Batsman will not quit following one-match suspension.
Speculation about the Test future of Australian vice-captain Shane Watson ended Monday with an announcement that he will return to India after serving a one-match ban.
The 31-year-old returned to Sydney last Tuesday after he was dropped for the third Test after failing to prepare feedback on how the team could improve and deliver it to management. Three other players were also axed.
Watson, whose wife gave birth last week, made it clear he felt the punishment was overly harsh and said he would be considering his future, but has decided to battle on.
“I’ve had several constructive discussions with team management back in Mohali over the past few days,” he said.

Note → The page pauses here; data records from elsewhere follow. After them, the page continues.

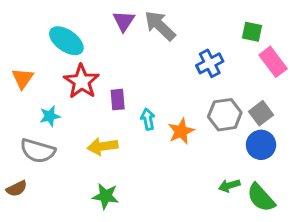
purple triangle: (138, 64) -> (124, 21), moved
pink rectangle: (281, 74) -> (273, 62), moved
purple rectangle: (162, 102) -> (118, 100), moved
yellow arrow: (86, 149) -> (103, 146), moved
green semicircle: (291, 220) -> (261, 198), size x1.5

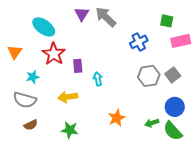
pink rectangle: (273, 62) -> (181, 41), turned -66
orange star: (181, 131) -> (117, 118), moved
blue circle: (261, 145) -> (175, 107), moved
brown semicircle: (17, 189) -> (31, 125), moved

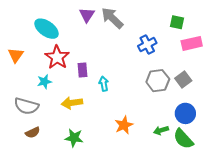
cyan star: (33, 77) -> (44, 82), moved

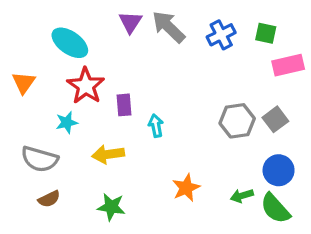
blue cross: (147, 45) -> (221, 35), moved

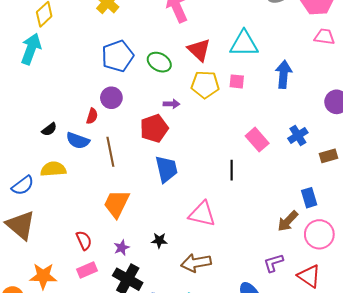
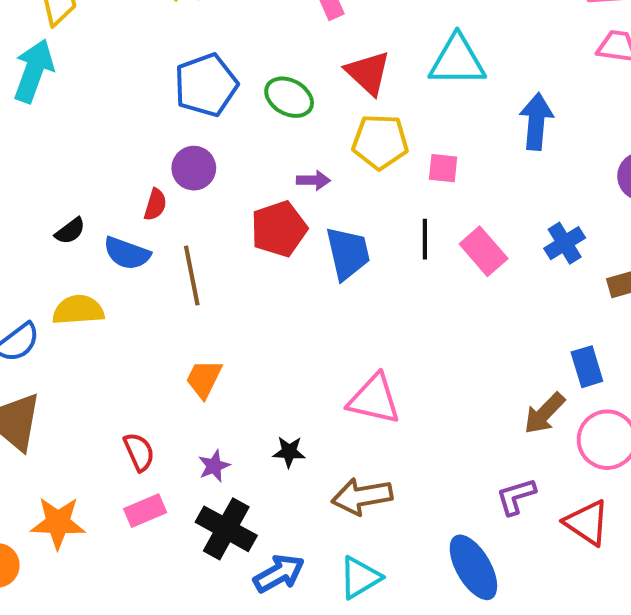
pink square: (237, 81) -> (443, 168), moved
blue trapezoid: (166, 169) -> (348, 253), moved
black line: (232, 170) -> (425, 239), moved
orange trapezoid: (116, 204) -> (204, 379), size x0.7

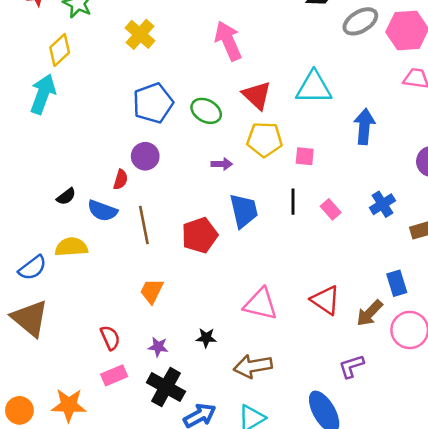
red pentagon: (279, 229) -> (200, 235), moved
pink rectangle: (484, 251) -> (331, 209), size x0.7
purple star: (214, 466) -> (158, 347), turned 30
orange star: (58, 523) -> (69, 405), moved
red triangle: (587, 523) -> (325, 300), moved

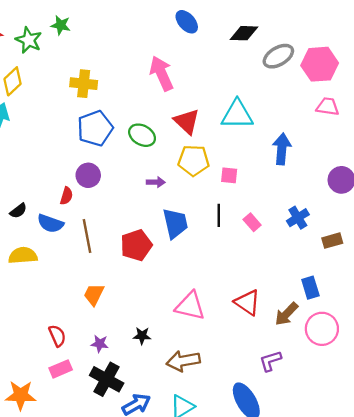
yellow cross: (140, 34) -> (84, 84), moved, turned -35

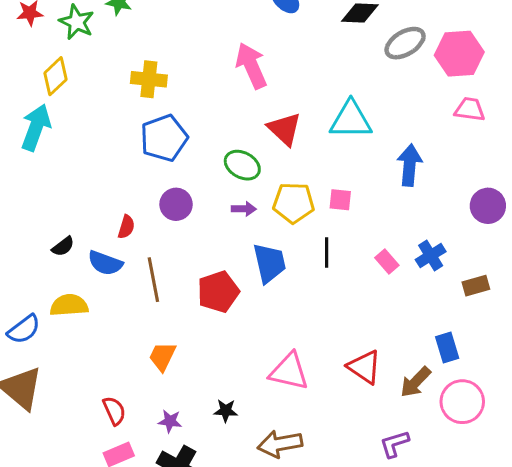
green ellipse: (142, 135) -> (242, 165), moved
yellow pentagon: (194, 160) -> (294, 203), moved
purple circle: (88, 175) -> (176, 204), moved
pink rectangle: (252, 222) -> (387, 262), moved

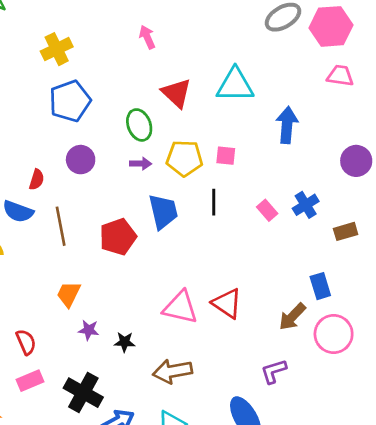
pink arrow: (251, 66) -> (147, 37), size x0.6
yellow cross: (149, 79) -> (57, 49), turned -32
green ellipse: (242, 165) -> (139, 125), turned 40
red triangle: (364, 367) -> (227, 303), moved
purple star: (170, 421) -> (89, 330), moved

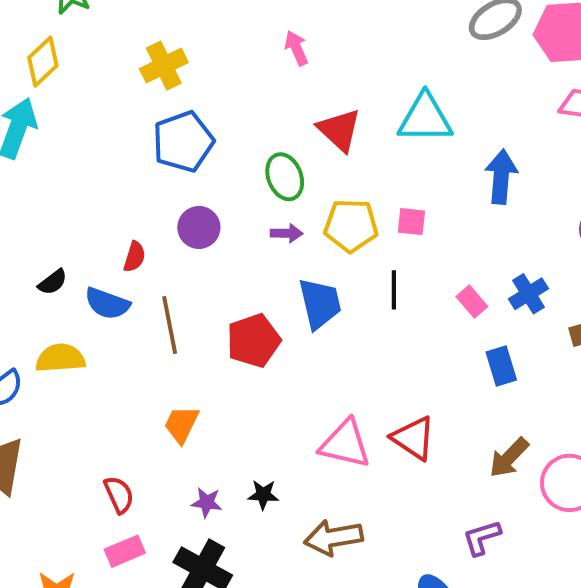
blue rectangle: (320, 286) -> (501, 366), moved
purple star: (89, 330) -> (207, 502), moved

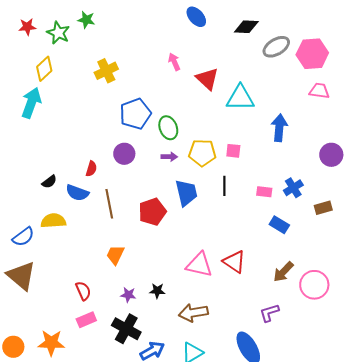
red triangle: (339, 130) -> (207, 79), moved
blue pentagon: (183, 142) -> (135, 114), moved
pink rectangle: (472, 302) -> (264, 192), turned -42
blue rectangle: (501, 366) -> (279, 225), turned -42

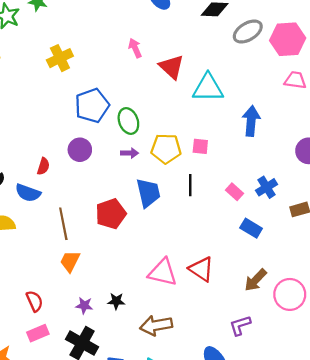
pink rectangle: (264, 192) -> (235, 192), turned 35
brown line: (109, 204) -> (63, 224), moved

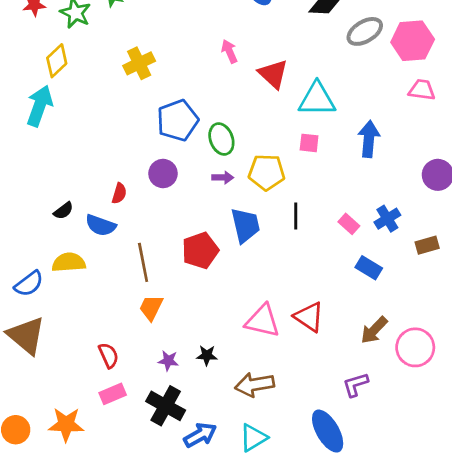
pink square: (200, 146) -> (309, 143), moved

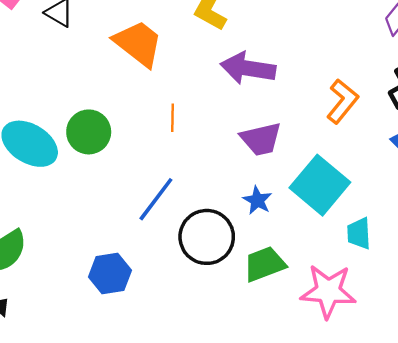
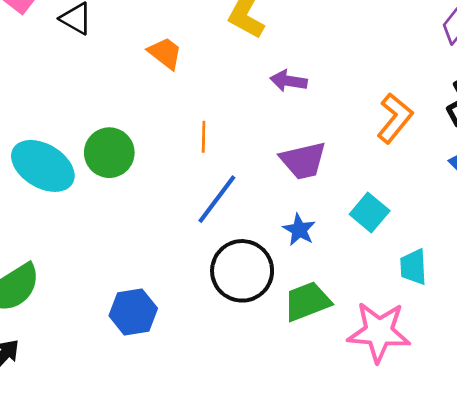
orange trapezoid: (138, 43) -> (165, 53), size x0.6
purple arrow: (248, 68) -> (289, 81), size x0.6
cyan square: (320, 185) -> (370, 212), size x0.6
blue line: (156, 199) -> (217, 199), moved

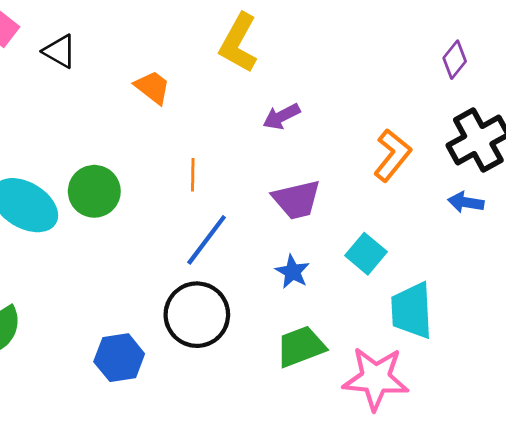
purple arrow: (289, 81) -> (281, 116), turned -36
cyan trapezoid: (413, 267) -> (412, 311), size x1.5
black circle: (242, 271) -> (197, 315), moved

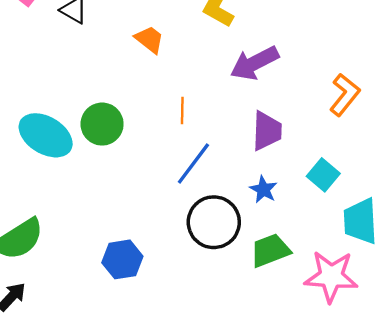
purple arrow: (281, 116) -> (254, 63), size x1.6
purple trapezoid: (297, 200) -> (267, 131), turned -75
black circle: (197, 315) -> (214, 222), moved

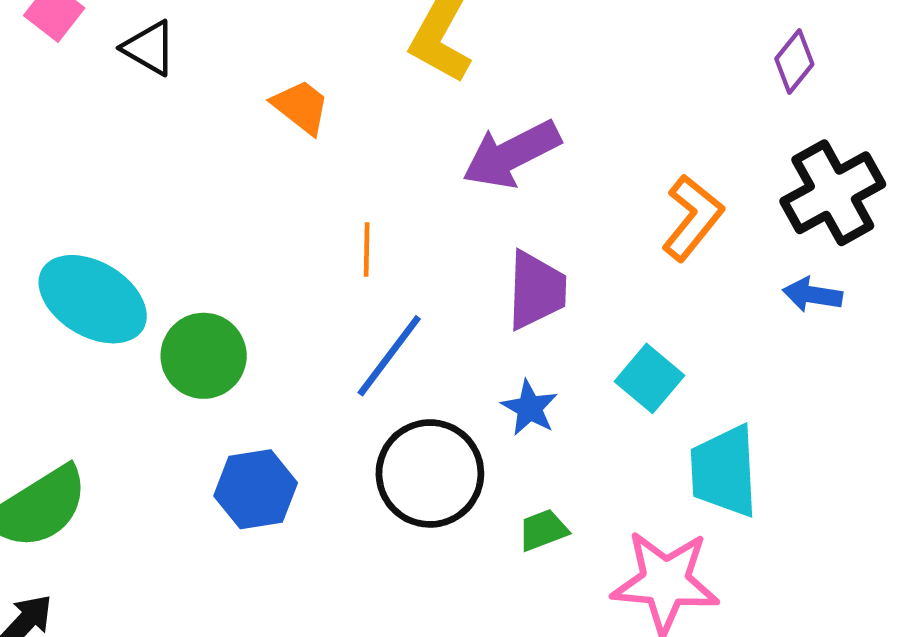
green circle: (102, 124) -> (204, 356), moved
green trapezoid: (270, 250) -> (543, 530), size x0.6
blue hexagon: (122, 259) -> (256, 489), moved

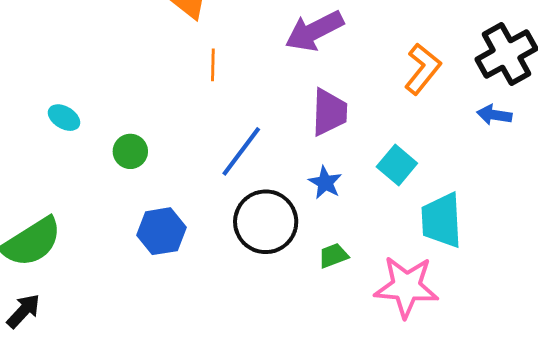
orange line: (367, 249) -> (213, 65), moved
cyan ellipse: (93, 299) -> (64, 118), size x0.5
green circle: (204, 356) -> (130, 151), size x0.7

“We’ve spoken about how we are going to work together to move forward, as Australia attempts to climb back to the top of the ICC rankings.
“I’ve a burning ambition to be an Australian Test player for as long as I can be and help Australia win those big Test series as well as the big ICC tournaments.”
His dumping fuelled rumours of a rift with skipper Michael Clarke, which was intensified by Cricket Australia general manager Pat Howard saying Watson was only “sometimes” a team player.
Watson said he had spoken with Howard and they were both now “on the same page”.
“I’m looking forward to getting around the boys again and concentrating on moving forward. I’m entirely committed to the team and being the best player I can be,” he said.
Head coach Mickey Arthur welcomed his decision: “Shane’s recommitment to the team in his chats with me this week have been really positive.
“We’re looking forward to having Watto back and around the group as we prepare for the fourth Test.”
If Watson had decided to quit, Clarke would have been desperately short of experience ahead of an Ashes double header against England starting in July, after the recent retirement of Ricky Ponting and Mike Hussey.
AFP is not covering the four-Test series between India and Australia after the Board of Control for Cricket in India failed to lift restrictions on picture agencies.